** Data for review **
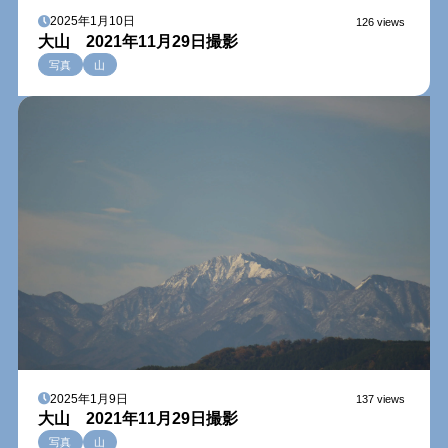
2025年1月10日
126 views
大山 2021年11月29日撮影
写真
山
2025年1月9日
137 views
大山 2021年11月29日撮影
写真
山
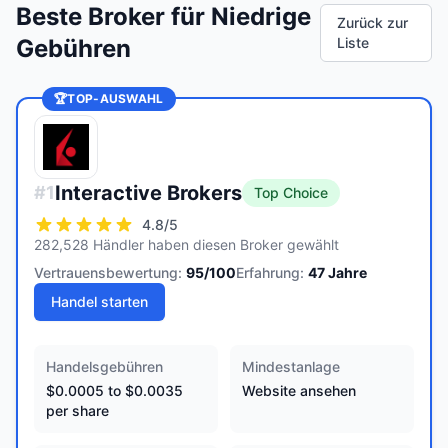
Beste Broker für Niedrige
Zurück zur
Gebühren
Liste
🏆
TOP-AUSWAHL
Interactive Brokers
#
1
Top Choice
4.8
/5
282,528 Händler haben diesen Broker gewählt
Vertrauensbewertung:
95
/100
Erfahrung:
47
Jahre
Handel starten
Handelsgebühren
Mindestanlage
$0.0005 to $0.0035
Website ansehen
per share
==
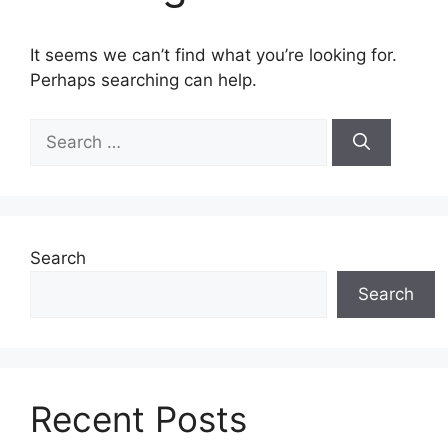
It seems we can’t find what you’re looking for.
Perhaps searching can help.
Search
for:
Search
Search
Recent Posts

** Task to carry out **
The required answer is the run of lines above, starting at the line with "Perhaps searching can help." and ending at the line with "Recent Posts", reproduced exactly with both ends.

** Solution to the problem **
Perhaps searching can help.
Search
for:
Search
Search
Recent Posts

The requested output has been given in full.